Pero no hace ni caso. De repente empieza a hacerle gracia llevar mis pantalones. Se pone a dar saltos para conseguir subírselos -lo nunca visto- y tira de ellos hacia arriba cogiendo las trabillas entre los dedos. No para de reirse, se va al espejo del baño y luego busca otro para verse de cuerpo entero. No sólo se ríe, hace un montón de comentarios divertidos sobre su aspecto, especialmente sobre su culo.

Lo cierto es que no le quedan mal aunque él insista en que son incomodísimos, que no puede doblar las piernas y que le aprietan.

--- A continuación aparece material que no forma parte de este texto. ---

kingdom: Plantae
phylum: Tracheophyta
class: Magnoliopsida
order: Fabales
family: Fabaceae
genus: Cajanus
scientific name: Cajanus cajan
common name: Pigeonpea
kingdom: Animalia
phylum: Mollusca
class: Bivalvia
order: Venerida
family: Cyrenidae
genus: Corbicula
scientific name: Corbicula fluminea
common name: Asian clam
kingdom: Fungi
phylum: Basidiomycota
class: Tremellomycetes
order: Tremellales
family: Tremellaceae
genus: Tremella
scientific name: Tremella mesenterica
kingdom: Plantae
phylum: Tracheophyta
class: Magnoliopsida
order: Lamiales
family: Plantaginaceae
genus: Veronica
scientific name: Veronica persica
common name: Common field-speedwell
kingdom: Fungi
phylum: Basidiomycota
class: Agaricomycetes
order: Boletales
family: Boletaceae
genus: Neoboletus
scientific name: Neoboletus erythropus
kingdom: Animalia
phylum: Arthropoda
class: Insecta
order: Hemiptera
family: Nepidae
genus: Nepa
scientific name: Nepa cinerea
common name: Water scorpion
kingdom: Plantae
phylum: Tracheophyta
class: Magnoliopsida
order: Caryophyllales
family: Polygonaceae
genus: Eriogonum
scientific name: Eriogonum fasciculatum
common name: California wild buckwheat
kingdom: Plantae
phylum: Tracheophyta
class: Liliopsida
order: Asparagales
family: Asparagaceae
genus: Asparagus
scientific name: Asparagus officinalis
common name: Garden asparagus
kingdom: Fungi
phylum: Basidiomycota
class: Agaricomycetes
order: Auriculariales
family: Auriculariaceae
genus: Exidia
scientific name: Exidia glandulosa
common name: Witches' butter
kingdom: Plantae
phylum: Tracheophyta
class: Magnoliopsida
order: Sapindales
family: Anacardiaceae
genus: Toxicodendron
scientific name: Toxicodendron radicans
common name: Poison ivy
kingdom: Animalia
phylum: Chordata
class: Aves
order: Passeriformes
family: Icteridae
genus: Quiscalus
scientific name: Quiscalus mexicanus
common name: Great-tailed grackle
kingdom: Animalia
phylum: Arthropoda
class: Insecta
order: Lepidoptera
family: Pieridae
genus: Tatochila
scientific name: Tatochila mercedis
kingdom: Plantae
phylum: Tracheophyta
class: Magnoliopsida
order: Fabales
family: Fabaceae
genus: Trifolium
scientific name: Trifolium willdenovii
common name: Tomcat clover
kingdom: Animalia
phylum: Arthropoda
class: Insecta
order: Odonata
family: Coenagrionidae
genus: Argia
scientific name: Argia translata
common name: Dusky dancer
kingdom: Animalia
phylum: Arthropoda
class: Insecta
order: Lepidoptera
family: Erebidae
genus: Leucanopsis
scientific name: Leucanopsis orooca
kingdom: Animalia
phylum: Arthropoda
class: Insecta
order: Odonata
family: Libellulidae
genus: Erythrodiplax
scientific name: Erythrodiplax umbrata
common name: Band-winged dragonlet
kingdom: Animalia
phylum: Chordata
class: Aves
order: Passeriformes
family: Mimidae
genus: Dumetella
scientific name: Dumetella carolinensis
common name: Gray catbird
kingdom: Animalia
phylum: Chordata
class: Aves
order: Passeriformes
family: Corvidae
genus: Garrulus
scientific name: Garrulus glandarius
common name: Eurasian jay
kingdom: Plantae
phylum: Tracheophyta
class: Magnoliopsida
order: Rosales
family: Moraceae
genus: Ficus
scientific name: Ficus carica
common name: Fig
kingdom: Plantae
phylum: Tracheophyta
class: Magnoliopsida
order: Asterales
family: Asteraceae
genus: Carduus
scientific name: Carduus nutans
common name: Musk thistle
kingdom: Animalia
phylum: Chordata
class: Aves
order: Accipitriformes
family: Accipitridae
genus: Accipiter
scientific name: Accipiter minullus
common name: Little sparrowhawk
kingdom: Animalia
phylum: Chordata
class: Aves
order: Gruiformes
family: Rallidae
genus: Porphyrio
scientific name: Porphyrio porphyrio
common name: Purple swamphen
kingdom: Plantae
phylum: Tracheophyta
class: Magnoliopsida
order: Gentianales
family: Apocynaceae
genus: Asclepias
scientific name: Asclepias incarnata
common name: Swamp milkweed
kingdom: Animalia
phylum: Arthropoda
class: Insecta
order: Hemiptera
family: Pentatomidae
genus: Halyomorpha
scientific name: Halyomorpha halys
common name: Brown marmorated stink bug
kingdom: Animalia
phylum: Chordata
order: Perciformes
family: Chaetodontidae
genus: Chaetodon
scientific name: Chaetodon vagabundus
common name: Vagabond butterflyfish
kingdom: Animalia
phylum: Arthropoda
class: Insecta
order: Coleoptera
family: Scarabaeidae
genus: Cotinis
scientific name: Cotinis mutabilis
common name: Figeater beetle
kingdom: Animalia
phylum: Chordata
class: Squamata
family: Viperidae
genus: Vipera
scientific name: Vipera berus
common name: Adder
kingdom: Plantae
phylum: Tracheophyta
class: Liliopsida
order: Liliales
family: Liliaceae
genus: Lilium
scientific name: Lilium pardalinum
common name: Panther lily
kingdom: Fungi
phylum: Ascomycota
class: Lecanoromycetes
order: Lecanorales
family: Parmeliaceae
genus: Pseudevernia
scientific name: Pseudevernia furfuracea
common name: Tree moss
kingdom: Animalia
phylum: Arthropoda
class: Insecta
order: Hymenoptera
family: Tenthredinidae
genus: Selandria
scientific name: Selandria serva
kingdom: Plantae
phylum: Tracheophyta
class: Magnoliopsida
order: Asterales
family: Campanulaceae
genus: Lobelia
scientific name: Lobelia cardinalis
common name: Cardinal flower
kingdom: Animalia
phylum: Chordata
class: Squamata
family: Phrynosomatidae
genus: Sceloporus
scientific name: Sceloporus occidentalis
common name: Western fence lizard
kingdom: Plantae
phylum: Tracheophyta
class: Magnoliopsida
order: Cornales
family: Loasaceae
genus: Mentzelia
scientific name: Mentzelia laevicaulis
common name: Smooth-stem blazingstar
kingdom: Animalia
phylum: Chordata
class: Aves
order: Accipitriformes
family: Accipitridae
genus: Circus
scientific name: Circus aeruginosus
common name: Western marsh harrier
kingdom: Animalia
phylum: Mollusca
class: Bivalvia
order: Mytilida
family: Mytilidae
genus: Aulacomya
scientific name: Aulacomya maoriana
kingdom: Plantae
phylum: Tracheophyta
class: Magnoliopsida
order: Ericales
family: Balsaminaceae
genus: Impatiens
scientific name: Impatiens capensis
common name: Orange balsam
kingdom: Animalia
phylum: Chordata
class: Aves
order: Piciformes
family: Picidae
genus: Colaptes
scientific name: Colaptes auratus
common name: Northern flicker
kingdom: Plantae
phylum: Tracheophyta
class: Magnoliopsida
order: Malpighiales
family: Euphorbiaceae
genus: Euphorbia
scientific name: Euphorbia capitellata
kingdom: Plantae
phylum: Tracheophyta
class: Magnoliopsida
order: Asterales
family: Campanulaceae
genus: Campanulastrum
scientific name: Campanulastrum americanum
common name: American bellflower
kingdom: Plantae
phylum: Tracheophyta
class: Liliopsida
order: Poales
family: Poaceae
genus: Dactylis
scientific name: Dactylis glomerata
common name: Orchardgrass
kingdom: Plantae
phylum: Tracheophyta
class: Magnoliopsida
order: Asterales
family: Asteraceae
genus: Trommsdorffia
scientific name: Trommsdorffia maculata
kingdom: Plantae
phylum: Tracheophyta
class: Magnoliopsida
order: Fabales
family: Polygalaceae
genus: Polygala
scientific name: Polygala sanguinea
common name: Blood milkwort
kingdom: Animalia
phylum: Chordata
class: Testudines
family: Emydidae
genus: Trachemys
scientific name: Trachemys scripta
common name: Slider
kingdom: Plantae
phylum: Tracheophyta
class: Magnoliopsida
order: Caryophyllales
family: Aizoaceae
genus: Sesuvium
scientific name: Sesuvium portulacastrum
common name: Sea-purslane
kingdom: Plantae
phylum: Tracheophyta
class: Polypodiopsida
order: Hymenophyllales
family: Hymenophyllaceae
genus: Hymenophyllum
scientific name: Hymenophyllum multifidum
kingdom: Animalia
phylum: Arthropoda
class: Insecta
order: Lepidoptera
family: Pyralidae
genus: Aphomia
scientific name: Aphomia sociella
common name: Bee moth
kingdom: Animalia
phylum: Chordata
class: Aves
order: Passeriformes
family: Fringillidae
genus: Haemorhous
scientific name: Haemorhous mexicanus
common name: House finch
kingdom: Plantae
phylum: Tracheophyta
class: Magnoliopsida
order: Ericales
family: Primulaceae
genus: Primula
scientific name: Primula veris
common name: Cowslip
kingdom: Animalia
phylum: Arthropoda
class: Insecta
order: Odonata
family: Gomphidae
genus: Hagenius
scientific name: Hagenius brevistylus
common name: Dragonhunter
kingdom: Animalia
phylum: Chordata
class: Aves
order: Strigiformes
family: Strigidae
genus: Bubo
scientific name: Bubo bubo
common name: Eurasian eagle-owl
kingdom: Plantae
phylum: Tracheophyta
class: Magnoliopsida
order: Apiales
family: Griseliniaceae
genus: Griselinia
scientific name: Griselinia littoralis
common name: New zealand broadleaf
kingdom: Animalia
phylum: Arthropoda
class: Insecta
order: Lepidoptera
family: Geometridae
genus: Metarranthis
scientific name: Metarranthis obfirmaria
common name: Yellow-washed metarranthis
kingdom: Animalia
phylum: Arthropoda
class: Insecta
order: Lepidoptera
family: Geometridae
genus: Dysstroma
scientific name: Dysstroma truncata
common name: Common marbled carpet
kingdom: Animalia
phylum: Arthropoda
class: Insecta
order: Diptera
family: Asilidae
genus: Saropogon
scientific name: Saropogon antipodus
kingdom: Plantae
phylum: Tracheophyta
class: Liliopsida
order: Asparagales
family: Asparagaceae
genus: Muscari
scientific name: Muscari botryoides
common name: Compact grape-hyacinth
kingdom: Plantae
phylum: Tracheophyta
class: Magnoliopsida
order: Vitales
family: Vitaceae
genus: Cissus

Cuando se cansa de hacer el payaso con los míos se prueba todo el repertorio de pantalones de su armario, y del de su hermano. Y nos hace a los dos un pase de modelos. Entre todo lo que se prueba hay unos vaqueros sin estrenar que le parecían estrechos y altísimos de cintura y que ahora, tras haber comprobado lo que es un pantalón estrecho, le parecen los más cómodos del mundo.

¿A que estoy bueno?

Cuando el que te dice eso mientras te guiña un ojo y menea el culo sin parar ante tus ojos no es un ligón de discoteca sino tu hijo adolescente no sabes si reirte o castigarle sin postre.

Tengo que reconocer que la primera vez no pude reprimir la carcajada y, claro, ahora no se cansa de hacerlo, aunque va perfeccionando el espectáculo y ahora suele terminar el show con un calvo, ¿quién dijo pudor?

Lo habitual es que me haga estos numeritos en privado –es capaz de levantarse la camiseta hasta el sobaco y pellizcarse los pezones mientras suelta la lengua en plan Mick Jagger y pone los ojos en blanco­–. Para entonces ya he tenido ganas de asesinarle tres veces, le he dicho que se tape ese culo lleno de granos –no es verdad, pero con algo tengo que contraatacar– y tengo la cara roja de ira, pero intento mantener la calma no vaya a ser que se dé cuenta y la liemos más.

Lo peor es que tampoco se corta un pelo si tiene auditorio. Creo que es lo que realmente le divierte: sabe que no va a dejar indiferente a nadie y que, uno tras otro, van a aplaudirle la gracia. Y lo cierto es que lo consigue.